Indeed, Adobe is the quintessential example of a company that successfully migrated its products and customers from software purchases to annual subscriptions. Starting its conversion to SaaS products 9 years ago, more than 90% of Adobe’s revenue is recurring (ARR).
Derek du Preez recently summarized another “stellar” quarter at Adobe, noting how its SaaS products were well-positioned to address changing business needs last year as organizations were forced to rapidly shift to online work and commerce (emphasis added):
Adobe's three core cloud offerings are closely aligned to the investments in digital tools we've seen from organizations during the COVID-19 pandemic, which is likely what is spurring the company's impressive growth. The need to collaborate digitally (document), engage creatively and build experiences that matter to customers and employees is standing Adobe in good stead. Execution will obviously still be key over the long-term, but it is in a good position to take advantage of market trends. Whilst the three distinct clouds have their independent draws and appeal for buyers, it is also true that they complement each other as organizations seek to not only operate digitally, but also engage digitally.
In contrast, Oracle’s revenue has gone slower for a decade, with a meager 2.6% CAGR since June 2011. Ellison and company sorely need some of the juice a cloud subscription model can provide and, like Adobe before it, see converting its large stable of existing customers as the prime opportunity.
As I wrote almost three years ago, Oracle’s future is in SaaS, not IaaS, but the new rewards program shows that it correctly understands that for most of its customers, SaaS is, at least initially, a bridge too far. The path to cloud subscriptions runs through infrastructure services. Furthermore, since Oracle needs cloud infrastructure to operate SaaS at scale, like Amazon with AWS, it might as well package it into OCI infrastructure services.
By providing several discount, migration and reward programs, Oracle hopes to reduce the friction and cost of cloud adoption by using OCI versus its competitors. Offering a simpler pricing model and published discount schedule further improves the odds customers will choose OCI (and eventually Oracle SaaS) over AWS or Azure.

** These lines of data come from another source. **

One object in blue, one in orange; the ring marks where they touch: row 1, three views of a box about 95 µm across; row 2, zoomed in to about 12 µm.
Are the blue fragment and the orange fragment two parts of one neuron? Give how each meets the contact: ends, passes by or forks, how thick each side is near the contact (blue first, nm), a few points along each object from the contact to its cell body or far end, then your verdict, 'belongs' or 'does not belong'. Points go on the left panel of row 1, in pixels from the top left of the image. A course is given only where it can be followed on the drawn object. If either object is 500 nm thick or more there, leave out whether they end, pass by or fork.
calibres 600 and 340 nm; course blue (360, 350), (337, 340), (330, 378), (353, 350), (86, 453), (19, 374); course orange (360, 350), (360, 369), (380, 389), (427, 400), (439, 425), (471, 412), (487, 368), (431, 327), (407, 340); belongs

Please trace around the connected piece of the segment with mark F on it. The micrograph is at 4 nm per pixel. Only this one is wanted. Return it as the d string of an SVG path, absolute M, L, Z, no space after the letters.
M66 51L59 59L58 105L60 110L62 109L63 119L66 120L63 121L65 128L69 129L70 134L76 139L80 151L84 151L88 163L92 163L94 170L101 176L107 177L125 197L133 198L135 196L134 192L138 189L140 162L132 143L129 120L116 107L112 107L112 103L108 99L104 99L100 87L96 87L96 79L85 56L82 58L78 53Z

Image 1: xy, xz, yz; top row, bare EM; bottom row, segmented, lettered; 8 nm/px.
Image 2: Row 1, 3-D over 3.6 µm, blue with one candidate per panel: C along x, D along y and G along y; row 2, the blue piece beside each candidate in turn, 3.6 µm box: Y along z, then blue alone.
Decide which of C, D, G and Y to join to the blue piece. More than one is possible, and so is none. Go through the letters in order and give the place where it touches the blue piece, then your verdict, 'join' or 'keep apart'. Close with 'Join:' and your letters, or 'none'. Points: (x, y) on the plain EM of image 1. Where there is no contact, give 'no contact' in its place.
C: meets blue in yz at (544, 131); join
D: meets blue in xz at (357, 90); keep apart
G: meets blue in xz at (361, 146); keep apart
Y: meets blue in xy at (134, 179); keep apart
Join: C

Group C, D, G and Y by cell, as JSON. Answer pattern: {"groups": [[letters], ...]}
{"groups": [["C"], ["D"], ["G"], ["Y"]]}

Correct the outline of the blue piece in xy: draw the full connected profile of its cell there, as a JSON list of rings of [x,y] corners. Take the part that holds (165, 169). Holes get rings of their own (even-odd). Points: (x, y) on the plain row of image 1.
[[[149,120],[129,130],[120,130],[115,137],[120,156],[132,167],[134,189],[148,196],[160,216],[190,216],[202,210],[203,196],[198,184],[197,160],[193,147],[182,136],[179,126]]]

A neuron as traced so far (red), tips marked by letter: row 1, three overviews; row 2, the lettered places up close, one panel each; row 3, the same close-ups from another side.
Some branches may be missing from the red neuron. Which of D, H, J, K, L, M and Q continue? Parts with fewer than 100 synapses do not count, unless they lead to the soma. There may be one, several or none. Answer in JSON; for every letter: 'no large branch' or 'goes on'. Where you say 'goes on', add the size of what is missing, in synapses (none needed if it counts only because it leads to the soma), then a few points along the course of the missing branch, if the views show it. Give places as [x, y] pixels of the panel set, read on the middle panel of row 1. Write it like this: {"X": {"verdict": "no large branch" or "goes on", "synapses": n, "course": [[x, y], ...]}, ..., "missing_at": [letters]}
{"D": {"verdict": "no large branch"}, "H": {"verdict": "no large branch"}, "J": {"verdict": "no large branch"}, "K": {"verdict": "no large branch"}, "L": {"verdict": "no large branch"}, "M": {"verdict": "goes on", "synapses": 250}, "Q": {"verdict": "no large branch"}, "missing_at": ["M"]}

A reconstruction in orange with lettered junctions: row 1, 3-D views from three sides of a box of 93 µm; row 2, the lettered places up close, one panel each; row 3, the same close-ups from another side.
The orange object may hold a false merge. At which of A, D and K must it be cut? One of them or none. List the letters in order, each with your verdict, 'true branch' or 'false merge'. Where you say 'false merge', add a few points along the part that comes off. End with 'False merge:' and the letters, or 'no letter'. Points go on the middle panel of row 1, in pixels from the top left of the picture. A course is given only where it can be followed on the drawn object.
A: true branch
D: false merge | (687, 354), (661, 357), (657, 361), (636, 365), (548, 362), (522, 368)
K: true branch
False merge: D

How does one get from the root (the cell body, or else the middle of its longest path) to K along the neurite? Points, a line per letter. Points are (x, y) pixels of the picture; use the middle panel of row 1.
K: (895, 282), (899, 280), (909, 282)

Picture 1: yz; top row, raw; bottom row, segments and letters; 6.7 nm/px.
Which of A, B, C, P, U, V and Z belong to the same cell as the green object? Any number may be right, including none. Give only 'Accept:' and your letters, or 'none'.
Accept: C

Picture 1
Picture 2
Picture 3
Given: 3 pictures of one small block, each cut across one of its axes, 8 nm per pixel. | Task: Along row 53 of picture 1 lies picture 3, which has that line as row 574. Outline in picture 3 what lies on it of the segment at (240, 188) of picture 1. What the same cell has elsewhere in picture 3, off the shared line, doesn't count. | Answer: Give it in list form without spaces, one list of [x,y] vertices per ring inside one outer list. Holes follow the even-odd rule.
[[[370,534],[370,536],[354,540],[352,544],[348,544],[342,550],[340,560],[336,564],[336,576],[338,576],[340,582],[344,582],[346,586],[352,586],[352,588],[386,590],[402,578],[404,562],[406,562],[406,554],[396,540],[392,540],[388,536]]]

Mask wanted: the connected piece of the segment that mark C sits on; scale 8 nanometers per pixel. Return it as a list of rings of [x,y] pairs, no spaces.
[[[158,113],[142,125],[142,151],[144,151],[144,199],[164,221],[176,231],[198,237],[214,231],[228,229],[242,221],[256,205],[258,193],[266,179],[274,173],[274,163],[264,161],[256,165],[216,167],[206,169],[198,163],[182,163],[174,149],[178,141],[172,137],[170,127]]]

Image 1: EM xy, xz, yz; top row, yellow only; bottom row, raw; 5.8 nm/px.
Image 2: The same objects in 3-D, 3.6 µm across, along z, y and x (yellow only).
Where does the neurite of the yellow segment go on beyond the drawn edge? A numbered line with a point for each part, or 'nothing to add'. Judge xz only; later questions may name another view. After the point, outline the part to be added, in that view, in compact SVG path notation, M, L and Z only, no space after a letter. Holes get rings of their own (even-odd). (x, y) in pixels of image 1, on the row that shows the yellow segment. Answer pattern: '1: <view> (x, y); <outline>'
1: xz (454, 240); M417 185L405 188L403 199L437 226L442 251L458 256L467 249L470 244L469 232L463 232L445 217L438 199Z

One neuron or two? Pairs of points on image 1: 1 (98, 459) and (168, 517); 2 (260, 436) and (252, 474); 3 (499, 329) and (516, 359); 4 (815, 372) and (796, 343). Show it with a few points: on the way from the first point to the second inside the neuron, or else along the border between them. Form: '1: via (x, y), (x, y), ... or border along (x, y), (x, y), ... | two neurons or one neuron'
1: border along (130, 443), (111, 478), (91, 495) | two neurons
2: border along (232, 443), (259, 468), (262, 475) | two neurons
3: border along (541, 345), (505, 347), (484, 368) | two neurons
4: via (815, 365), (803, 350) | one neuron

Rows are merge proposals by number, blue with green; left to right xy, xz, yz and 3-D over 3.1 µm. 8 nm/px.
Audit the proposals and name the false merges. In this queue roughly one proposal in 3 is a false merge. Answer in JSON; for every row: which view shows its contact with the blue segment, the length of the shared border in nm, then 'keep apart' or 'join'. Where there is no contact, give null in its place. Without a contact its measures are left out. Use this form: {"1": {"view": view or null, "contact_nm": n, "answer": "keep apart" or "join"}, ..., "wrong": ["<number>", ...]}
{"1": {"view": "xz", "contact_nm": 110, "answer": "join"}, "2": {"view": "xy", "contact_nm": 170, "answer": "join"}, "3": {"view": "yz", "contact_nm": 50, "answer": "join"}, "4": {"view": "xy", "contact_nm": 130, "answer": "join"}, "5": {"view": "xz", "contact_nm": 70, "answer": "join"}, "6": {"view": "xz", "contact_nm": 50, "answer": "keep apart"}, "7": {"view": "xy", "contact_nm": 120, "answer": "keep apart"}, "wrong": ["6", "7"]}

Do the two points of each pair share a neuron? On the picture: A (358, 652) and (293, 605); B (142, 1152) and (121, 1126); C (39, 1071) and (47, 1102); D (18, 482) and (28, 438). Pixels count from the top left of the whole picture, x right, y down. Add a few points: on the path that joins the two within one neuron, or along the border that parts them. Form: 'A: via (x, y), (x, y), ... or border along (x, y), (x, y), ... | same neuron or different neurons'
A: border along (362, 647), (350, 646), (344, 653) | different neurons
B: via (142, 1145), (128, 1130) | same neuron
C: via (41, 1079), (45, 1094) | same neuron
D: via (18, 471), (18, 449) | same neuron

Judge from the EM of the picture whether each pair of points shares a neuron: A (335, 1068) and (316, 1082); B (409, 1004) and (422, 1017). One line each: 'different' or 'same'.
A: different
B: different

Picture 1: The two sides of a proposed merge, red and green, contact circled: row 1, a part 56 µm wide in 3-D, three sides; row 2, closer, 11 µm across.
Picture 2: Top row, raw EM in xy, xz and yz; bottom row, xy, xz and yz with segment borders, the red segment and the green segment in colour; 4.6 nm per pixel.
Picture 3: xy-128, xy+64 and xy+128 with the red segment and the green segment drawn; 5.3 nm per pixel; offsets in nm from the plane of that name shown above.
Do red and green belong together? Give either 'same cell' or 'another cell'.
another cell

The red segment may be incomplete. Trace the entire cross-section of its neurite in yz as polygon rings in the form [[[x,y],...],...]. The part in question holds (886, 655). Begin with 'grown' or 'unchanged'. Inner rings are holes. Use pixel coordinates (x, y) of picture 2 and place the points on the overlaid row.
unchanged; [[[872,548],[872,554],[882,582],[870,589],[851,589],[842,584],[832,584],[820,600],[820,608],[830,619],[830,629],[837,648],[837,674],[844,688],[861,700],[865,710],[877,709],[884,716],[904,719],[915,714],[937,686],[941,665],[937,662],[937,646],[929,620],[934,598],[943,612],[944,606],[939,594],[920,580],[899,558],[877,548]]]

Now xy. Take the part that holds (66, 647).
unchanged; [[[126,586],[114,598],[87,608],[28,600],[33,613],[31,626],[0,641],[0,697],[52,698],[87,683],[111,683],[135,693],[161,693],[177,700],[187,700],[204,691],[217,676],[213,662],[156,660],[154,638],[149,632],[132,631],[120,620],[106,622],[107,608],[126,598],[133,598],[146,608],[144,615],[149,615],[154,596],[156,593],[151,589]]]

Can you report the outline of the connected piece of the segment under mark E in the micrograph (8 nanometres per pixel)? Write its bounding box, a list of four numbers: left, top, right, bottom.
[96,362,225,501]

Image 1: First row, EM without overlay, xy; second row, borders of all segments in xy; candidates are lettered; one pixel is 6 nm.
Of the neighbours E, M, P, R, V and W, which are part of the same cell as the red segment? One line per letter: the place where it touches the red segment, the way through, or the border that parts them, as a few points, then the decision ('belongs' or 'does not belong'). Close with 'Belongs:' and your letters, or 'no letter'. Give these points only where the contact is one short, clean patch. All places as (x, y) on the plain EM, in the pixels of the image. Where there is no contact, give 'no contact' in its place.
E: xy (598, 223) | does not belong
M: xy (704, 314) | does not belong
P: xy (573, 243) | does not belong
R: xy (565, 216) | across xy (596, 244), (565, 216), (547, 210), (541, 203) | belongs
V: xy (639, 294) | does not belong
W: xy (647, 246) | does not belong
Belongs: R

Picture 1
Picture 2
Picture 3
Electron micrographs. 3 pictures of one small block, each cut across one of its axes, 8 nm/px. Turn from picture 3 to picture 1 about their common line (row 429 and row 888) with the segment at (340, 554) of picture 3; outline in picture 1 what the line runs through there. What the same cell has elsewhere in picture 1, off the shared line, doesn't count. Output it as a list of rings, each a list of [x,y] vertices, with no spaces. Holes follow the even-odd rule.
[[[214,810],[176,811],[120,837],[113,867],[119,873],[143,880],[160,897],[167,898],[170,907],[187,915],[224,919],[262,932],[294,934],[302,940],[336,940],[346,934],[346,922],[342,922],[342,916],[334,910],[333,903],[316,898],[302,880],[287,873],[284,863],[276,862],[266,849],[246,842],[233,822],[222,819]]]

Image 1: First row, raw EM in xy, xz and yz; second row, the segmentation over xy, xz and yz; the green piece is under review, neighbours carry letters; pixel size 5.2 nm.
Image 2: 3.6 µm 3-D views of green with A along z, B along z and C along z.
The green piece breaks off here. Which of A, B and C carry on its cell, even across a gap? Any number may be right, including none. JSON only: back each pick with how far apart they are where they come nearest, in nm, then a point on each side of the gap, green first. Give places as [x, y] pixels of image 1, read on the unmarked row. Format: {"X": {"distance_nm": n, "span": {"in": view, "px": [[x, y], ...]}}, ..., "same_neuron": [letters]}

The irony of Oracle trying to be the Walmart of cloud computing isn’t lost on customers that have fought with its sales force and byzantine license agreements. Indeed, Oracle’s history might be too much to overcome for organizations that have longed for any excuse to change vendors. However, the company has been aggressively introducing cloud technologies like its new Arm instances, Dedicated Regions and high-IOPS block storage that improve price-performance and simplify hybrid cloud deployments. Thus, it’s a mistake to write off OCI as too little, too late. Instead, it’s best understood as a path moving customers to Oracle’s SaaS and PaaS products, where they’ll generate years of predictable and growing ARR.